- **EXPLORER LE DOCUMENT**
1/ Les affirmations (a), (b) et (c) concordent-elles avec l'extrait ? Répondez par oui ou par non, en citant à chaque fois les mots décisifs de l'extrait.
(a) Abderahmane Ibn 'Awf consulte aussi des visiteurs étrangers présents à Médine.
(b) La consultation menée à Médine est démocratique au sens réel du terme.
(c) L'auteur estime que l'action d'Abderahmane relève véritablement de la shoura.
2/ Disposez toutes les lignes du listing en liste numérotée, sans les lignes vides. N'incluez pas les images dans votre réponse.

- **EXTRAIT CITÉ**
· · · · ·

En se désistant, Abderahmane Ibn 'Awf s'institue Arbitre et essaie étape par étape de déterminer l'élu final entre Othman Ibn 'Affan et 'Ali ibn Abi Talib. C'est à ce moment qu'il consulte de nombreuses personnes, notables et individus issus du peuple de Médine, et même des visiteurs étrangers mais qui sont bien souvent des chefs de tribus arrivés à Médine après avoir appris la mort de 'Omar. Il réalise donc une sorte de sondage personnel pour connaître l'opinion des gens présents à Médine.
Médine, la ville du Prophète représentant alors le cœur spirituel de la Nation islamique, tel que nous l'informe de nombreux Hadith, tel celui rapporté par Abu Hurayra « La foi retourne à Medine comme le serpent retourne à son trou » ou cet autre hadith rapporté par Aïcha « Quiconque chercher à ruser contre les gens de Medine se dissoudra comme le sel se dissout dans l'eau » Même si c'est l'idée d'une consultation populaire qui peut être mis ici en avant, elle est non démocratique au sens réel de ce terme, car elle est limitée et non universelle.
On peut s’interroger sur le pourquoi de cette consultation populaire ? Tout d'abord et personnellement, je ne pense pas que l'action de Abderahmane auprès du public de Medine soit véritablement liée à l'idée de consultation (shoura), qui est justement un outil se situant à un niveau beaucoup plus haut dans la hiérarchie des outils politiques (ce point peut faire débat).

· · · · ·

Entrées du jeu de données:
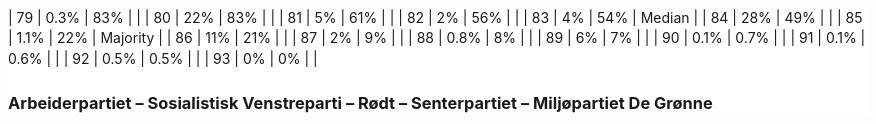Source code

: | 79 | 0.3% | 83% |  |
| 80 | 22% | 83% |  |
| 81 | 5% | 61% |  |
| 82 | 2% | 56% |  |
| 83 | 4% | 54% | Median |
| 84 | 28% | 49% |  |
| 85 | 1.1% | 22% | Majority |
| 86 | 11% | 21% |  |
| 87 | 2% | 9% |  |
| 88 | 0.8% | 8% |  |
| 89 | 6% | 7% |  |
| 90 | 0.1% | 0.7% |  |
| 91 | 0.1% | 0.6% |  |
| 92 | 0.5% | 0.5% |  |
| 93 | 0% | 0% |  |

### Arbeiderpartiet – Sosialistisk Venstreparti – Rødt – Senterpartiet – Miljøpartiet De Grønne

· · · · ·

- **CORRIGÉ DES EXERCICES**
1/
(a) Oui : « et même des visiteurs étrangers mais qui sont bien souvent des chefs de tribus arrivés à Médine après avoir appris la mort de 'Omar ».
(b) Non : « elle est non démocratique au sens réel de ce terme, car elle est limitée et non universelle ».
(c) Non : « je ne pense pas que l'action de Abderahmane auprès du public de Medine soit véritablement liée à l'idée de consultation (shoura) ».

2/
1. Source code
2. : | 79 | 0.3% | 83% |  |
3. | 80 | 22% | 83% |  |
4. | 81 | 5% | 61% |  |
5. | 82 | 2% | 56% |  |
6. | 83 | 4% | 54% | Median |
7. | 84 | 28% | 49% |  |
8. | 85 | 1.1% | 22% | Majority |
9. | 86 | 11% | 21% |  |
10. | 87 | 2% | 9% |  |
11. | 88 | 0.8% | 8% |  |
12. | 89 | 6% | 7% |  |
13. | 90 | 0.1% | 0.7% |  |
14. | 91 | 0.1% | 0.6% |  |
15. | 92 | 0.5% | 0.5% |  |
16. | 93 | 0% | 0% |  |
17. ### Arbeiderpartiet – Sosialistisk Venstreparti – Rødt – Senterpartiet – Miljøpartiet De Grønne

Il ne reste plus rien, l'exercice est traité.